A page from Duolingo's online learning programme
A page from Duolingo's online learning programme

Projects such as these require huge numbers of participants, and Duolingo already has them. According to von Ahn, being named app of the year took Duolingo from 16 million to 20 million users in the space of a week. He says the app now draws more than 100,000 new users each day. Which not only keeps the translation service humming, but also helps the app learn how to teach languages better.

on Ahn says he could find no satisfying data demonstrating the most effective method for teaching languages, so he A/B tests various methods in the app to see what works best. "If we want to know whether to teach adjectives or plurals first," he says, "we do an A/B test set, measure which does better, and then start using the winning method for all users. In doing that, we've already modified our teaching methods quite a bit."

For instance, when teaching English to Spanish speakers, Duolingo starts with personal pronouns. But von Ahn discovered that, because Spanish does not use the pronoun "it" in sentences such as "It is snowing outside," novice students were baffled. "We learnt from A/B testing that a lot of people were failing right there when we introduced it, so we started teaching it later. Anything super confusing when you're just starting makes people give up."

The teaching style you'll encounter in Duolingo is quick, upbeat, and forgiving. It rarely explains the grammatical logic behind a new concept. It just throws you into the pool and, when you can't swim, scoops you up and throws you in again – until you find to your amazement that you can suddenly float on your own. Like Rosetta Stone, Duolingo associates photos with nouns to aid your memory. Unlike those secondary-school French lesson, it does not force you to conjugate verbs with rote recitations.
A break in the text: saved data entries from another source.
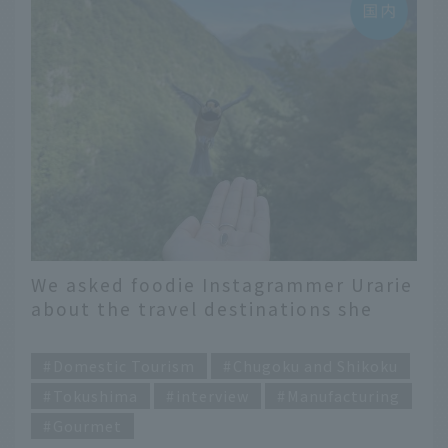
We asked foodie Instagrammer Urarie
about the travel destinations she
"wants to go back to!"
​ ​
Domestic Tourism
Chugoku and Shikoku
Tokushima
interview
Manufacturing
Gourmet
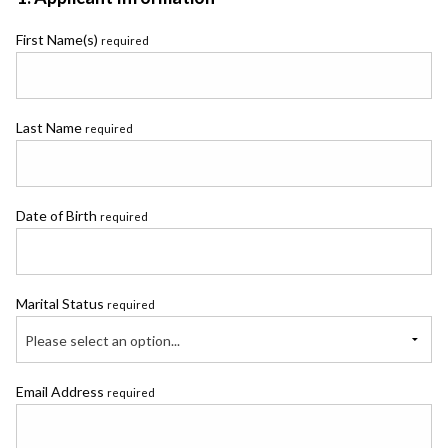
First Name(s)
required
Last Name
required
Date of Birth
required
Marital Status
required
Please select an option...
Email Address
required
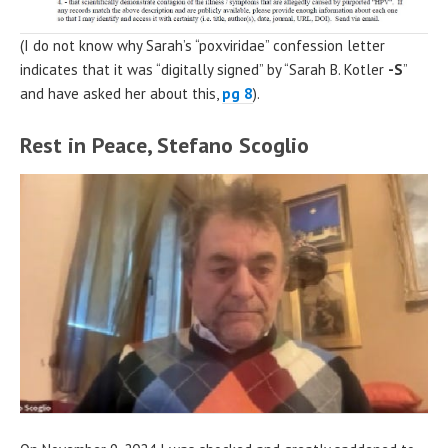
(I do not know why Sarah’s “poxviridae” confession letter
indicates that it was “digitally signed” by “Sarah B. Kotler
-S
”
and have asked her about this,
pg 8
).
Rest in Peace, Stefano Scoglio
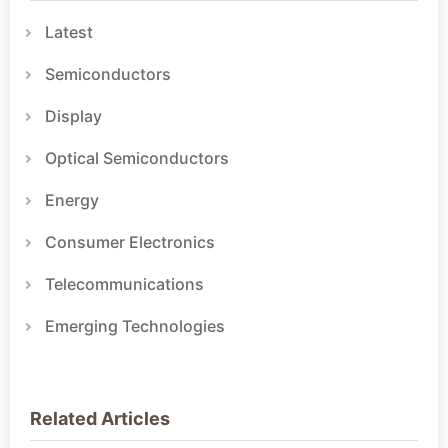
Latest
Semiconductors
Display
Optical Semiconductors
Energy
Consumer Electronics
Telecommunications
Emerging Technologies
Related Articles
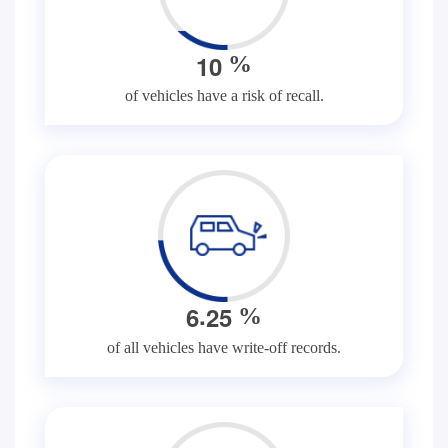
1
0
%
of vehicles have a risk of recall.
.
6
2
5
%
of all vehicles have write-off records.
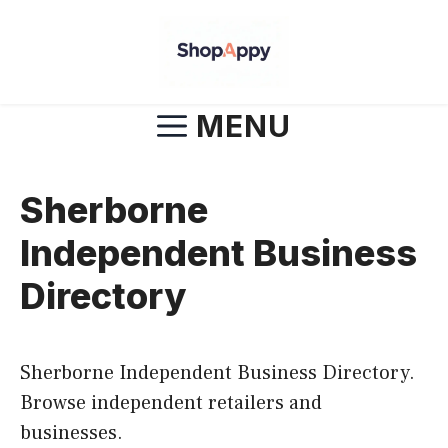
Skip
to
content
MENU
Sherborne
Independent Business
Directory
Sherborne Independent Business Directory.
Browse independent retailers and
businesses.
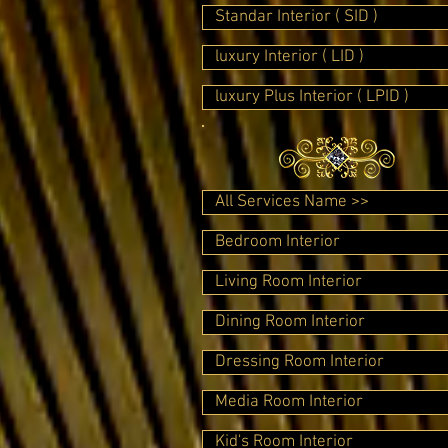
Standar Interior ( SID )
luxury Interior ( LID )
luxury Plus Interior ( LPID )
All Services Name >>
Bedroom Interior
Living Room Interior
Dining Room Interior
Dressing Room Interior
Media Room Interior
Kid's Room Interior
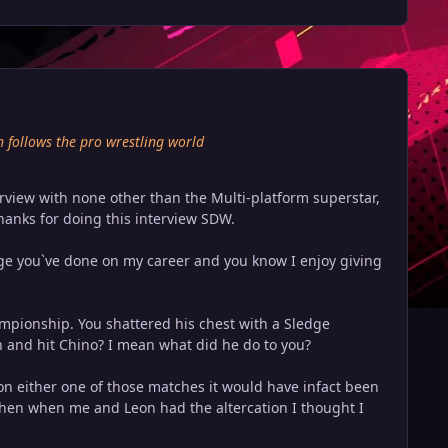
h follows the pro wrestling world
erview with none other than the Multi-platform superstar,
anks for doing this interview SDW.
age you`ve done on my career and you know I enjoy giving
hampionship. You shattered his chest with a Sledge
 and hit Chino? I mean what did he do to you?
won either one of those matches it would have infact been
. then when me and Leon had the altercation I thought I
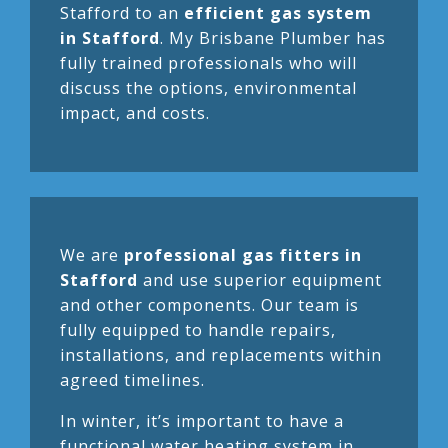
Stafford to an
efficient gas system
in Stafford
. My Brisbane Plumber has
fully trained professionals who will
discuss the options, environmental
impact, and costs.
We are
professional gas fitters in
Stafford
and use superior equipment
and other components. Our team is
fully equipped to handle repairs,
installations, and replacements within
agreed timelines.
In winter, it’s important to have a
functional water heating system in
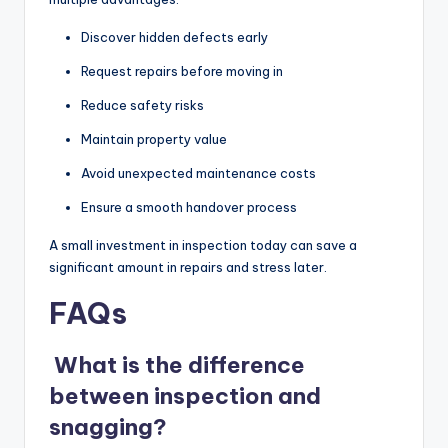
Discover hidden defects early
Request repairs before moving in
Reduce safety risks
Maintain property value
Avoid unexpected maintenance costs
Ensure a smooth handover process
A small investment in inspection today can save a
significant amount in repairs and stress later.
FAQs
What is the difference
between inspection and
snagging?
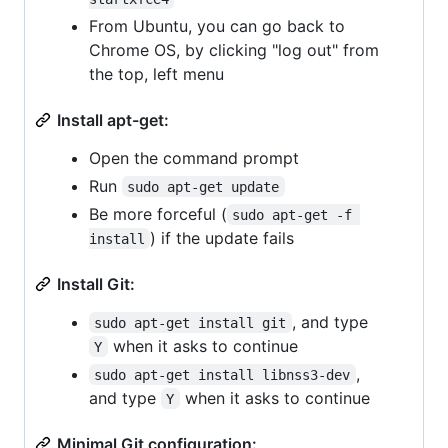
From Ubuntu, you can go back to
Chrome OS, by clicking "log out" from
the top, left menu
Install apt-get:
Open the command prompt
Run
sudo apt-get update
Be more forceful (
sudo apt-get -f 
) if the update fails
install
Install Git:
, and type
sudo apt-get install git
when it asks to continue
Y
,
sudo apt-get install libnss3-dev
and type
when it asks to continue
Y
Minimal Git configuration:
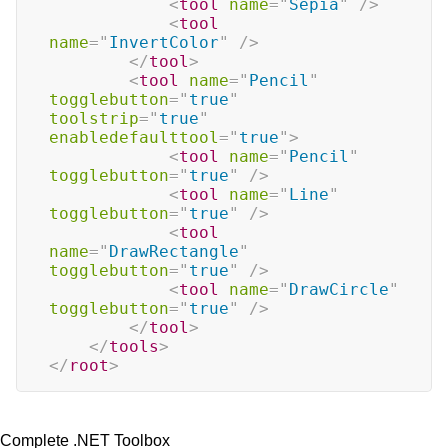
<
tool
name
=
"
Sepia
"
/>
<
tool
name
=
"
InvertColor
"
/>
</
tool
>
<
tool
name
=
"
Pencil
"
togglebutton
=
"
true
"
toolstrip
=
"
true
"
enabledefaulttool
=
"
true
"
>
<
tool
name
=
"
Pencil
"
togglebutton
=
"
true
"
/>
<
tool
name
=
"
Line
"
togglebutton
=
"
true
"
/>
<
tool
name
=
"
DrawRectangle
"
togglebutton
=
"
true
"
/>
<
tool
name
=
"
DrawCircle
"
togglebutton
=
"
true
"
/>
</
tool
>
</
tools
>
</
root
>
Complete .NET Toolbox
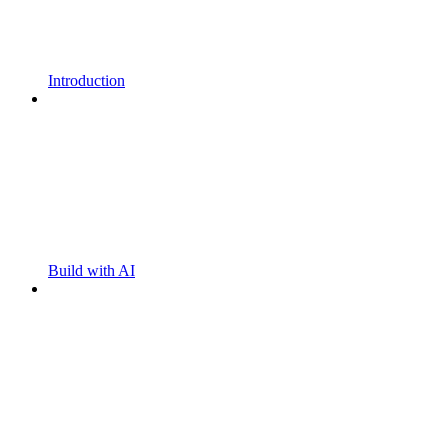
Introduction
Build with AI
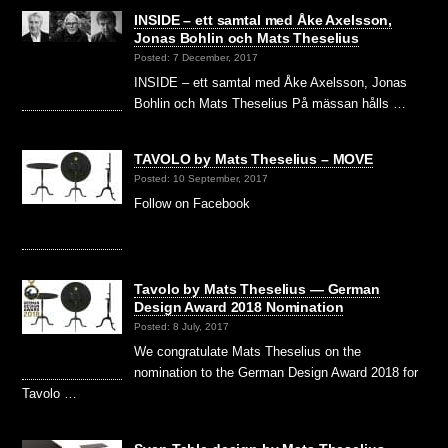
INSIDE – ett samtal med Åke Axelsson,
Jonas Bohlin och Mats Theselius
Posted: 7 December, 2017
INSIDE – ett samtal med Åke Axelsson, Jonas
Bohlin och Mats Theselius På mässan hålls …
TAVOLO by Mats Theselius – MOVE
Posted: 10 September, 2017
Follow on Facebook
Tavolo by Mats Theselius — German
Design Award 2018 Nomination
Posted: 8 July, 2017
We congratulate Mats Theselius on the
nomination to the German Design Award 2018 for
Tavolo …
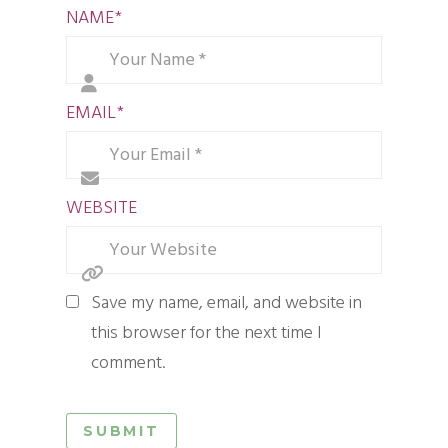
NAME
*
EMAIL
*
WEBSITE
Save my name, email, and website in
this browser for the next time I
comment.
Some learners may miss that sort of traditional pedagogy. (You can find it in an app such as Babbel, which makes you go through the je suis, vous êtes, nous sommes litanies – but charges you each month for the privilege.) Duolingo also isn't designed to drill you in "Where is the railway station?"-type phrases in preparation for your trip to Paris next week. It's meant to transform you over the course of months into a well-rounded conversationalist.

According to von Ahn, reaching the current goal for the app is to help you achieve roughly the B2 level ("upper intermediate user") in the common European framework of reference for languages. "You won't sound native," he says, "and when you're talking you'll do a lot of simplifications. You'll probably mess up the subjunctive form. But you'll get around. You'll understand what you hear very well. You'll be able to read books and watch movies in the language."

Reason enough for me. And now I have to go – I need to level up a few more times so I can screen myself an Almodóvar marathon. ¡Hasta pronto!